I haven’t had time to be on dating sites or even worry about kiss number fifty. In fact, I’m not sure I’ve even thought of it in days. Weird.
She inhales deeply, sitting back in her chair, arms folded. “What’s got your panties in a tangle?”
“Just work,” I say, not wanting to get into it or tell her that the term is “panties in a wad” because I’ve told her before and she never gets it.
She lifts just one eyebrow—a talent I didn’t inherit, unfortunately. It’s her signature look, one that says I’m not going to stop pestering you until you talk.
I put my fork down. “It’s just a crisis at work.”
She pulls her chin in, giving herself two. “Crisis?”
“Not like a crisis crisis. It’s a work term.” Although this one feels like a real crisis. We haven’t even considered the fallout. If this gets legs, Bailey could lose brand deals and who knows what else. Maybe her contract for the show.
Nope. Not going there.
Gigi lifts both eyebrows this time, telling me to go on.

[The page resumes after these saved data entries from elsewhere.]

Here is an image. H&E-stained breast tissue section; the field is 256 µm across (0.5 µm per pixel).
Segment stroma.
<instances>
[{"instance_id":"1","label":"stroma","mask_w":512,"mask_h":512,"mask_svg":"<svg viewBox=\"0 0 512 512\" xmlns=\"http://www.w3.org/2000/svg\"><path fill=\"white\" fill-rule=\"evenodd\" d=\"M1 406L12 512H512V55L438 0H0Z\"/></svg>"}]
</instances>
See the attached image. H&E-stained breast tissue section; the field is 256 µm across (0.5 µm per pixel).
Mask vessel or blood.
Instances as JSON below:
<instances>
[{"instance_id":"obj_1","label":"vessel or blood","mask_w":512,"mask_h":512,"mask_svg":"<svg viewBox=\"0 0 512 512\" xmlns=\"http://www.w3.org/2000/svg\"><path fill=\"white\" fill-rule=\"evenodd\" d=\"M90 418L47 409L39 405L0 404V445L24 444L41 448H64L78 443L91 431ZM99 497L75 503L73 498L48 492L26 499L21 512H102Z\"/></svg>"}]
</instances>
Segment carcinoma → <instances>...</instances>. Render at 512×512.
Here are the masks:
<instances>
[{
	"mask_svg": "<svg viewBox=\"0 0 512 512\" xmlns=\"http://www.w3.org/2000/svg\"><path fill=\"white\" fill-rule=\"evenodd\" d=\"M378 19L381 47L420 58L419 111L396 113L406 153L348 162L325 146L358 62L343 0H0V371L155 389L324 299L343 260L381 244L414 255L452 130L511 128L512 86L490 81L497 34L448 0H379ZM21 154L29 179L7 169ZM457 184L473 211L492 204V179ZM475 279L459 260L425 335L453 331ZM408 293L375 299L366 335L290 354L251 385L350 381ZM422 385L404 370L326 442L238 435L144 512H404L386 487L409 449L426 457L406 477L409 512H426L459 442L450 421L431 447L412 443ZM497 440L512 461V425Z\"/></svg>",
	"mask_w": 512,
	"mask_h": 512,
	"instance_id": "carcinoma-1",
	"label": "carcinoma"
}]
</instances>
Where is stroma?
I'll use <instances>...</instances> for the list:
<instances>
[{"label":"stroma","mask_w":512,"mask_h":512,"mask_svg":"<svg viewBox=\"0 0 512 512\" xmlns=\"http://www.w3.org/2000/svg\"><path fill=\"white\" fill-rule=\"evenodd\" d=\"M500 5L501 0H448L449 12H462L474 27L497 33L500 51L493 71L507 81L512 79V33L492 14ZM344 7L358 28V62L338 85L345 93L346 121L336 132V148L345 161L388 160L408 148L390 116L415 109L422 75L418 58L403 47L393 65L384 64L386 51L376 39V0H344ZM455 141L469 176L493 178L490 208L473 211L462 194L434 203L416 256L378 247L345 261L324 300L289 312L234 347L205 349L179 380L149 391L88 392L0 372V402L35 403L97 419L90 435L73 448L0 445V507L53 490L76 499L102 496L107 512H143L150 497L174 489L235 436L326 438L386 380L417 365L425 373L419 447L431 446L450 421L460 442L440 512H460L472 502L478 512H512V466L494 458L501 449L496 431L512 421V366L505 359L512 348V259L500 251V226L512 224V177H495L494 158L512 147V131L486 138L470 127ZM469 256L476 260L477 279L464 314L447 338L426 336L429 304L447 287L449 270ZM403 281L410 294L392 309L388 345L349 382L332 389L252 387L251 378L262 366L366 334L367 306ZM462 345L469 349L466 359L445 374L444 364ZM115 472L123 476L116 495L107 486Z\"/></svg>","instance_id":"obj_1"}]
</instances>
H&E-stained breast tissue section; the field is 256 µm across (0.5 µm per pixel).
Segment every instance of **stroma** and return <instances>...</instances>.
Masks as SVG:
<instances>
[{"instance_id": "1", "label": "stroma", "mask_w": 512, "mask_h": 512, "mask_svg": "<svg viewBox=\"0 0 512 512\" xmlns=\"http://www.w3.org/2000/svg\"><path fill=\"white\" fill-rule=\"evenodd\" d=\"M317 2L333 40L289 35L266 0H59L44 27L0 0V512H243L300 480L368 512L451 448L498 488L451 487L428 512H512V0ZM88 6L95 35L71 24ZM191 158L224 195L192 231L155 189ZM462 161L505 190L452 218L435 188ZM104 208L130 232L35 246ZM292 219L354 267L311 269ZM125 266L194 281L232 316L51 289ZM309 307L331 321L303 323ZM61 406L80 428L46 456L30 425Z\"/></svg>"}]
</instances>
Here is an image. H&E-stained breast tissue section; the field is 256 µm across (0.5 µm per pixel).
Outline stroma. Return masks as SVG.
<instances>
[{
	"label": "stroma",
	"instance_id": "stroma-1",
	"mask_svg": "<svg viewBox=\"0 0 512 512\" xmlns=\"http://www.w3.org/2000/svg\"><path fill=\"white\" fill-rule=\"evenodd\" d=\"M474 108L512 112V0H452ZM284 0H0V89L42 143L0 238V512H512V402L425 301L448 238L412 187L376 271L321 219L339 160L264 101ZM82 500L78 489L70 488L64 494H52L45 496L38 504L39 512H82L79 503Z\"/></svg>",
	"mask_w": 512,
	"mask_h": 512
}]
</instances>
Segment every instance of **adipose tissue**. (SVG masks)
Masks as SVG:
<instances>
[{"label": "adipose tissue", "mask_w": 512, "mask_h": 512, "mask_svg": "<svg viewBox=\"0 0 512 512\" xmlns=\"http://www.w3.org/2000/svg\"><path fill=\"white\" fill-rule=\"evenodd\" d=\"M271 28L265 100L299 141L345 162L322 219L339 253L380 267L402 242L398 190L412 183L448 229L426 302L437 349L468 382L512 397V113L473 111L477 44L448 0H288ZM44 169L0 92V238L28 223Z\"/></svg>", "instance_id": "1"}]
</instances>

“A scathing video came out about a client, and I don’t think I can fix it.” I hold my hands up like There it is—are you happy now?
She looks disappointed. I think she was hoping for some really juicy gossip. Which this definitely is, but not to Gigi. I don’t think she’s even heard of Kingdom of Flame and Moonlight.
“Everything’s fixable if you’re willing to do what it takes,” she says.
It’s so like Gigi to say something like that. She’s never let me wallow, which was infuriating as a teenager.
“I don’t know what else to do,” I tell her.
“What does your boss say?”
“She’s out sick.” I haven’t even gotten an update on Simone to know how she’s faring or when she’s coming back.
“Well, who else is there?” Gigi asks.
I open my mouth and then shut it. There’s no one above me that can help, and the other associates don’t have enough experience. I’ve run through every option I can think of—press contacts, other firms, anyone with leverage—and come up empty every time.
My brain lands on Luke at that moment, and I almost laugh at myself for even thinking it. Because I would rather walk barefoot through shards of glass before ever asking him for help.
Gigi narrows her eyes. “There is someone.”
“There really is not,” I say, feeling annoyed that she can read me so well.
She stares at me.
“Even if I ask, there’s nothing he can do,” I say.
“Oh, we’re talking about a he, are we?”
I roll my eyes. “Yes. It’s Luke. The idiot I used to work with.”
Now her eyes have taken on a whole new look. Wide like saucers. “The handsome one you used to talk about all the time?”
“I didn’t talk about him all the time,” I say, my voice pitching upward.
She waves my words away with her hand. “You did. I met him once, right? He had nice shoulders.”
“What?” I ask, scrunching my face.
“You can always tell a good man by his shoulders.” She sticks a pointer finger in the air. “A man with good shoulders carries things without complaining about it.”
I close my eyes, because what are we even talking about?
“Luke can’t help me,” I finally say.
“How do you know if you haven’t asked?”
I shake my head. “I mean, short of him getting River to—” I stop talking, my mind suddenly racing with possibilities.
Because I might know what to do. I could get River to say something. To defend Bailey.
If I can get Luke to have River deny the claims in the video, not only will it help my client, but it will also help Luke. River gets to look like the hero here, which is exactly what Luke would want. It’s a win-win.
“Gigi,” I say, smiling for probably the first time today. “You’re a genius.”
“Well, of course I am,” she says. Then she furrows her brow. “But how exactly am I right now?”
“I’ll explain later,” I say, grabbing the phone from my purse and pulling up Luke’s number.
It’s time to swallow my pride and ask Luke Wilder for help.